For the past two days, security researchers have descended on Vancouver for a Google-sponsored contest called Pwn2Own, which offers top-dollar prizes for anyone who can publicly exploit bugs in popular browsers and other widely used software like Adobe Flash.
More than half a million dollars for 21 bugs
This year was a particularly lucrative one, as a researcher named JungHoon Lee (also known as lokihardt) came away from the contest with a record $225,000 for three bugs, affecting Internet Explorer, Chrome, and Safari. The Chrome bug was the most lucrative, earning $110,000 in total, bringing in extra money because it involved a beta version of Chrome and because Lee was able to exploit the bug into system access.
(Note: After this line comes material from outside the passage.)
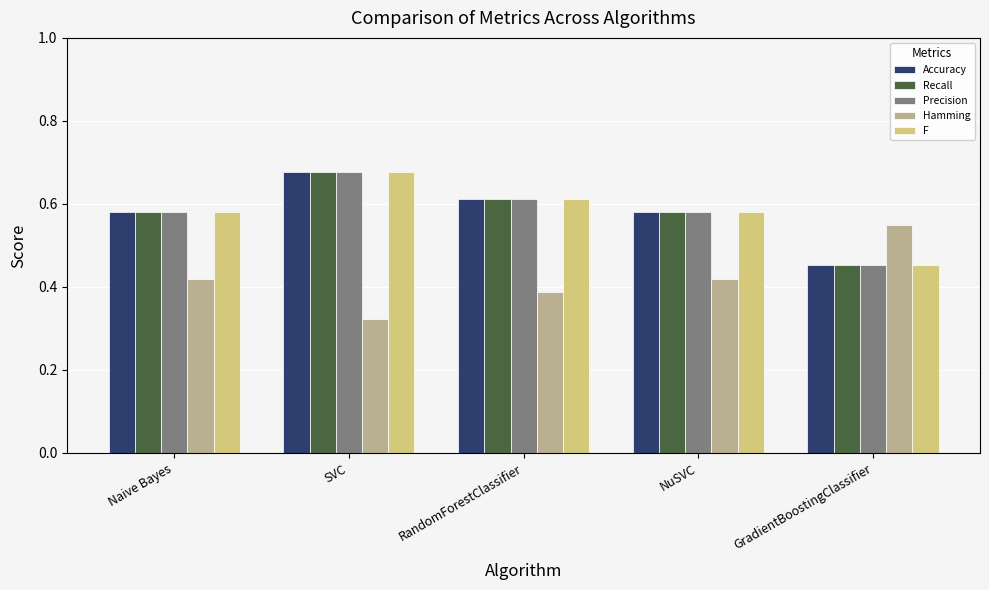

What position from the right is NuSVC?

2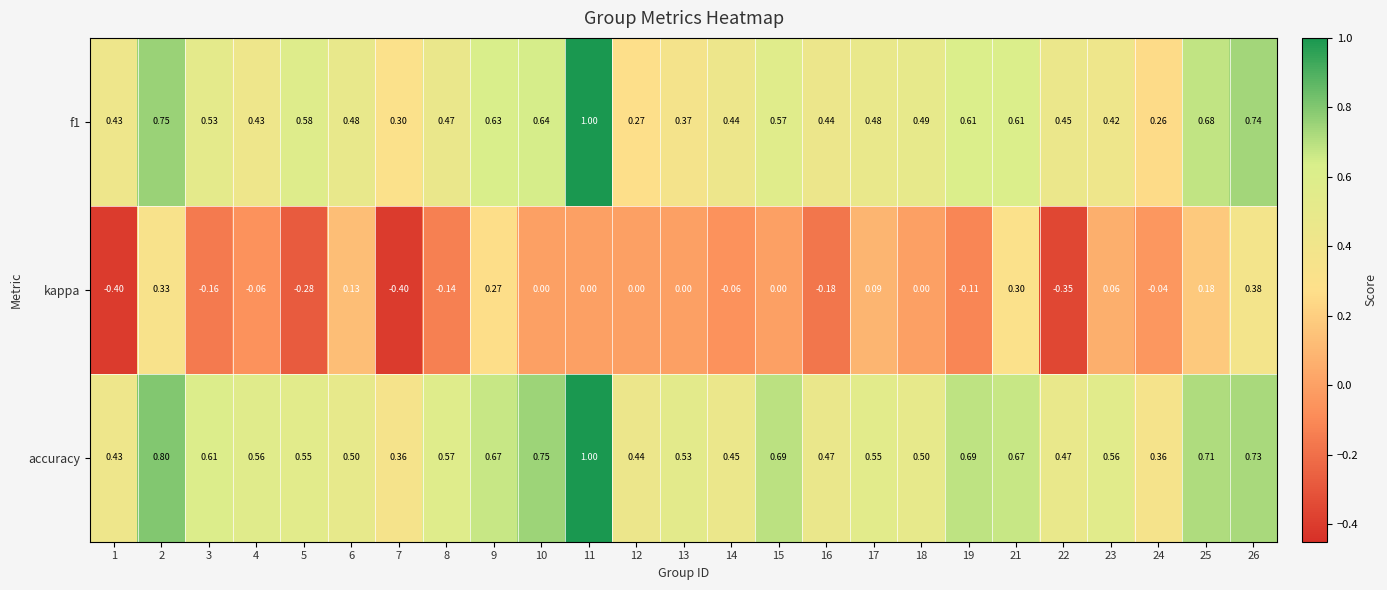

Which series has the largest total across all categories?

accuracy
The Chrome bug was revealed in a single two-minute presentation, which, as one observer pointed out, put Lee's earnings at $916 per second.
At the end of the contest, all vulnerabilities are privately disclosed to vendors in the "Chamber of Disclosures." It's a particularly high-stakes version of a bug bounty program, a system that has become increasingly popular as companies look for legal ways to discover weaknesses before attackers do. This year's contest found 21 bugs in total — including five bugs in Windows, four bugs in Internet Explorer, and three bugs in Firefox — and paid a total of $557,500 to participating researchers.